It’s been a wild ride the past three years, and our team has learned an awful lot about the transformative power of digital technology and the exploitable vulnerability that it introduces. Here are some examples:
- Password authentication is no longer secure.
- Enterprise users and the devices they work on are under siege by threat actors.
- Bolt-on security is no longer a viable approach to securing our digital devices.
- Internal IT must also focus on innovative solutions, not updates and password resets.
A New Approach To Computer Selection
At one time, purchasing a computing device was straightforward. We selected units according to their resource and performance specifications. The laundry list included items such as a minimum processor speed, a given amount of RAM, and an ample amount of internal data storage. Security was added at the very end, via an antivirus software. If the OS happened to include a firewall, that was considered a bonus for some.
But those days are gone...
When companies sent employees home during the COVID outbreak, we found that 20% of all data breaches in 2020 were caused by a remote worker. For example, the compromise of a single device has major consequences because that device, according to a 2020 McKinsey Study, has access to an average of 17 million files. While 100% remote work may be ending its lifecycle by 2023, hybrid work is here to stay. This means your company requires computing devices that are just as secure outside of the corporate perimeter as they are within.

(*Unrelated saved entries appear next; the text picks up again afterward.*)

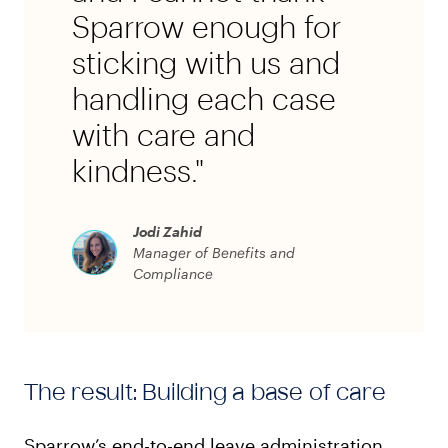
Sparrow enough for
sticking with us and
handling each case
with care and
kindness."
Jodi Zahid
Manager of Benefits and
Compliance
The result: Building a base of care
Sparrow’s end-to-end leave administration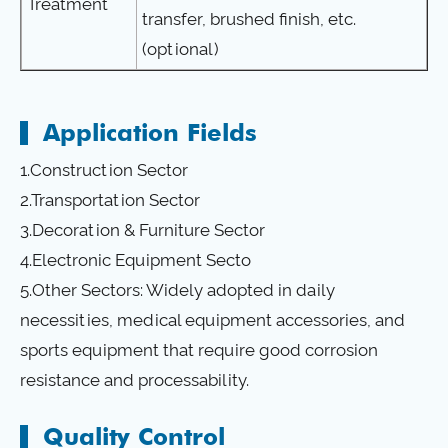
Treatment
transfer, brushed finish, etc.
(optional)
Application Fields
1.Construction Sector
2.Transportation Sector
3.Decoration & Furniture Sector
4.Electronic Equipment Secto
5.Other Sectors: Widely adopted in daily
necessities, medical equipment accessories, and
sports equipment that require good corrosion
resistance and processability.
Quality Control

Lenovo: Security by Design
Lenovo realized years ago that the world would eventually desire a security-integrated computing device. So, they set out to design and build a comprehensive fleet of secure endpoint devices for a zero-trust world. They call it “Security by Design” and it is the foundation that Lenovo’s ThinkShield device portfolio is based upon. The premise is simple: A computing device today must be able to secure itself in a zero-trust environment. But while security is of the highest priority, Lenovo made sure that security doesn’t interfere with performance or workflows. After all, a secure device is worthless if it isn’t functional for today’s modernized worker. Below are some ways that Lenovo has melded security, functionality, and manageability into a single form factor.

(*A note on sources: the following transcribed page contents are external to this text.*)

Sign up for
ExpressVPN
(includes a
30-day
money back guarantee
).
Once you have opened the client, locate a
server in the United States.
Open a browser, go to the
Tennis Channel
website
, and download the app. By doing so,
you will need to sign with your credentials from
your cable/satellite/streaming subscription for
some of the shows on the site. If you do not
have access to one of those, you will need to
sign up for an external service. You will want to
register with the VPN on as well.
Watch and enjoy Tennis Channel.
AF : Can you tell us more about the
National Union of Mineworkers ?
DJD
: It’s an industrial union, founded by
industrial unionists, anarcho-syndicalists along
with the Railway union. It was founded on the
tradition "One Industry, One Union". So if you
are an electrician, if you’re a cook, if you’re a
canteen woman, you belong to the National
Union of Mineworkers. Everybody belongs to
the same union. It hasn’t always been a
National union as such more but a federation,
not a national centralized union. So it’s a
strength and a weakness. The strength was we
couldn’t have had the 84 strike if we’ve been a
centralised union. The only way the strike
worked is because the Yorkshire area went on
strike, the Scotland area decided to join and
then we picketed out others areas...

The Lenovo Trusted Supplier Program
Computers are made up of many components supplied by multiple manufacturers. Therefore, a computing device is only as secure as its supply chain. Lenovo requires all their suppliers to complete a rigorous certification process that includes strict security requirements.
Root of Trust
When a Lenovo ThinkPad boots up, it performs a mandatory security checklist known as the “root of trust.” A central philosophy of zero trust is that the integrity of the system can never be assumed, which is why the ThinkShield platform verifies the integrity of the system every time it powers up. Lenovo firmware is digitally signed and TPM is used to verify the signature. If even a single process deviates from the norm, the boot-up is aborted. It’s just one example of how hardware-integrated security separates itself from bolt-on security that must be added after the device is built.

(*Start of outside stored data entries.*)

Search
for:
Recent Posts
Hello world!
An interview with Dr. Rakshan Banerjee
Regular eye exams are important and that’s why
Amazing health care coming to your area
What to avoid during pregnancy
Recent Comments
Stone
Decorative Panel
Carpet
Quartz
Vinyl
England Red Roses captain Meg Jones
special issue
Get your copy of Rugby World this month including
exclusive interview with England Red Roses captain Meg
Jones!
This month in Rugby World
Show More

A password is a lottery ticket for a hacker as it gives them access to your company data. What’s more, in a zero-trust world, you must also protect users from keyloggers and shoulder surfing attacks. Lenovo knows how vulnerable passwords are, which is why they offer eight modes of frictionless secure authentication for their ThinkPad users. Examples include fingerprint and facial recognition thanks to integrated fingerprint readers and infra-red cameras. Lenovo gets you out of the lottery business.
In an era where cars drive themselves, you should be leading an IT department that houses an endpoint fleet fully capable of updating itself. With the Lenovo Thin Installer, updates are automatically conducted behind the scenes without any involvement from the end user and critical patches can be instantly delivered across an organization.
The Lenovo BIOS can even restore itself automatically to a clean, pre-breach known state in the event of an attack. Because it supports Windows Autopilot, ThinkPads can be deployed with zero-touch provisioning. All of this means less time that your IT talent can spend less time on mundane tasks that deter them from innovative tasks that add greater value.
Lenovo recognizes that a computing device is a mini technology investment that must be judged according to its ROI. That is where lifecycle management is so important to Lenovo. When you consider its high-quality security integrated hardware, its flexible configuration options, allowed customization, and its ease of manageability, you begin to understand how Lenovo ThinkPads remain useful and relevant throughout their product cycle. When they do finally reach end-of-life, Lenovo will even securely dispose of them in an environmentally sensitive matter. If you don’t want Lenovo to wipe and dispose of your data, you can even keep the hard drives and oversee the process yourself.
If you look at how the world has changed, you see that Lenovo has transformed their ThinkPad fleet of endpoint devices in anticipation of all that change. The ThinkPad is the secure modern performance device your employees need to work securely and productively in today’s modernized zero-trust world.